Projects / Optical Punchcard Reader

I recently helped design a puzzle wherein solvers are required to program a ďrobotĒ to solve a maze. The only input into the robot is punch cards that provide a few basic movement instructions to the robot. To help with the realism and theming I tried my hand at some basic computer vision: input was done by punching holes in actual paper and presenting it to a webcam.

Before starting on this project I knew absolutely nothing about computer vision so most of the techniques are very crude but they got the job done. Much of the original strategy came from a blog post by the author of Sudoku Grab. Since his post was so helpful to me I thought Iíd return the favor to the Internet. Hopefully this is useful to someone. (If it is useful to you, Iíd love to hear about it!)

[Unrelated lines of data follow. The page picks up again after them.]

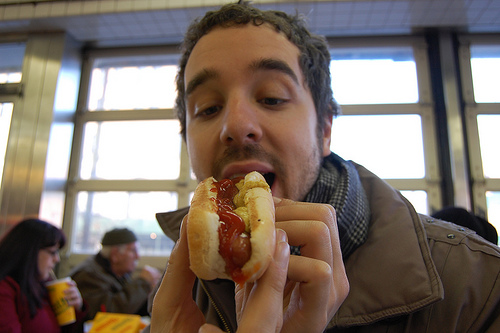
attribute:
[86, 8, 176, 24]
roof — white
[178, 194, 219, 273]
bun — tan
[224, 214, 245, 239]
ketchup — red, dripping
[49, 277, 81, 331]
cup — yellow, disposable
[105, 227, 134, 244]
hat — maroon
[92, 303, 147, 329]
box — yellow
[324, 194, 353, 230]
shirt — checkered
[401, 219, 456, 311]
jacket — brown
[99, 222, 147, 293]
man — old, older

Important Note: This documentation does not imply any permission to use/license/whatever any patents that I or my employer may have.

The Algorithm

Input Image

This picture shows what the webcam sees and therefore the software needs to understand. In an effort to keep from distracting the solver the punch card is as unobtrusive as possible: there arenít any special registration marks on the corners nor are there any computer digestible hints for the rows or columns beyond the grid provided for the humans. I would have been willing to add these if had they been necessary, but it turned out they were not.

Identify the Card

Threshold Output

The first step is to identify the card (or if there even is a card). That is done by thresholding a grayscale version of the image to identify pixels that are not paper. Thresholding is a fancy way of saying for each pixel look at the surrounding pixels and if this pixel was less than 90% of the surrounding pixels then it is ink. (Confusingly I consider inked pixels to be ďonĒ and show them as white, and non-inked pixels are ďoffĒ and shown as black.) Through experimentation I found that an average of the four pixels worked well.

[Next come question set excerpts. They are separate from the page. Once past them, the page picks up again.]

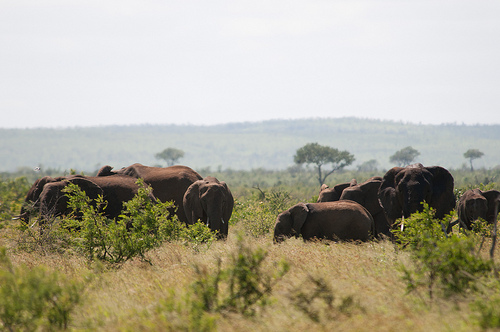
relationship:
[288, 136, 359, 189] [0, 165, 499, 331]
tree on savannah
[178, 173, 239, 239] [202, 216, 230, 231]
elephant has tusk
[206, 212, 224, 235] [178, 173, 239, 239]
trunk of elephant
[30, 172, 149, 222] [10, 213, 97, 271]
elephant eating food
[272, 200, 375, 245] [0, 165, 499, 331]
elephant in a field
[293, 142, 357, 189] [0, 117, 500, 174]
tree in distance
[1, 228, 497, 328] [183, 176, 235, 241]
plants near elephant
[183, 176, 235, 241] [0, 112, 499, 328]
elephant grazing in africa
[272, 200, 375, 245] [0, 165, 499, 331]
elephant in natural habitat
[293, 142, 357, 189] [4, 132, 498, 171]
tree in distance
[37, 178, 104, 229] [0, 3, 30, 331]
elephant facing left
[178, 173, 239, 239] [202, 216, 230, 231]
elephant has white tusks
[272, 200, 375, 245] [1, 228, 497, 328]
elephant graze on shrubs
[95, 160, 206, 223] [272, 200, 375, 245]
elephant in a elephant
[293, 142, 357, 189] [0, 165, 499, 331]
tree on flat land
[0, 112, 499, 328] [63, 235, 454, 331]
landscape has dry vegetation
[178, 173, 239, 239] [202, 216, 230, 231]
elephant with tusks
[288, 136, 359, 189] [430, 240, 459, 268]
tree has leaves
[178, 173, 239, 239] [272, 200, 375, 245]
elephant in elephant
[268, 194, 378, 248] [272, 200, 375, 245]
elephant in elephant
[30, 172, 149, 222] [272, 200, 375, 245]
elephant in elephant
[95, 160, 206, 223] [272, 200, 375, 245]
elephant in elephant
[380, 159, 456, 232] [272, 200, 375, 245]
elephant in elephant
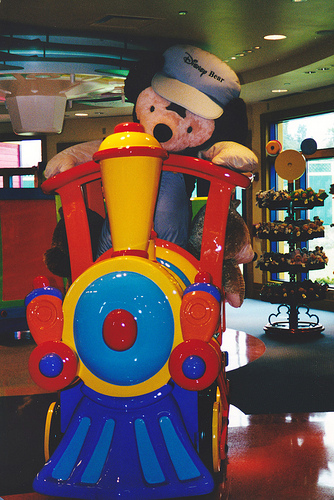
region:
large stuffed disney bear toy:
[28, 33, 260, 280]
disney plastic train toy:
[35, 186, 266, 491]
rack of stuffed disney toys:
[257, 141, 319, 330]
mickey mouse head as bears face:
[112, 74, 222, 164]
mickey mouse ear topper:
[256, 132, 321, 183]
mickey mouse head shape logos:
[259, 310, 325, 332]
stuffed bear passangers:
[8, 190, 263, 305]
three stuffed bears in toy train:
[24, 18, 277, 301]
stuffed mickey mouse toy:
[314, 240, 326, 262]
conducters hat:
[125, 43, 266, 133]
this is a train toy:
[10, 213, 201, 484]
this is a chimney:
[103, 125, 157, 238]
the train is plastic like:
[13, 164, 208, 495]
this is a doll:
[142, 53, 231, 133]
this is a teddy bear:
[180, 116, 200, 137]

Blob with the most pixels.

Next I run a blob extraction algorithm on the thresholded image to find any blobs in this image. A blob is simply a contiguous set of filled pixels. To find the blobs, I iterate over every inked pixel in the image. If any neighboring inked pixels have already been assigned to a blob, then all of those blobs are merged together and this pixel is also assigned into that blob. Otherwise a new blob is created containing only this pixel.

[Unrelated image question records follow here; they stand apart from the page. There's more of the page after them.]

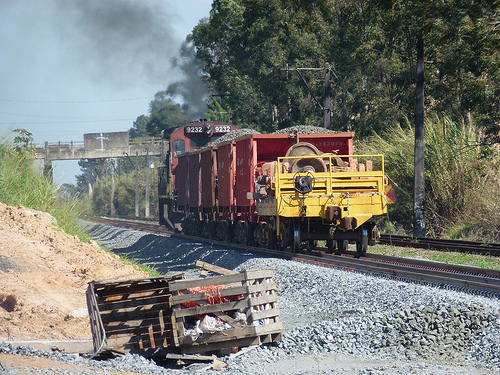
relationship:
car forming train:
[157, 118, 396, 253] [146, 110, 407, 266]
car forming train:
[174, 148, 189, 232] [146, 110, 407, 266]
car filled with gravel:
[157, 118, 396, 253] [267, 124, 341, 132]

The blob we really want is the blob formed by the cardís grid and, potentially, some of the punches in the grid. Heuristically this blob is the one with the most pixels.

But what if that heuristic fails? Looking at the threshold output a human can (still) easily see the card with its circles. But you can also see the two potential outlines that are not the card: the card paperís outline and the red target squareís outline. In Chrisís Sudoku software he didnít worry about such things: he simply required/assumed the user would fill the image with the puzzle they wanted to input by moving the camera. For my use, however, the camera is at a fixed position so I decided to handle it more robustly in a later step.

Points selected by the Jarvis march are shown in red.

Now that I have a blob, I need to find the corners of it so that I can treat it as a quadrilateral. To reduce the number of points I need to consider I select only the left-most and right-most point on each row and only the top-most and bottom-most point on each column. Any interior points are clearly uninteresting because they canít form a point on the bounding shape I will wrap around the blob. The Jarvis march algorithm efficiently wraps this cloud of points into a bounding shape by selecting only the minimal points needed to contain the entire cloud.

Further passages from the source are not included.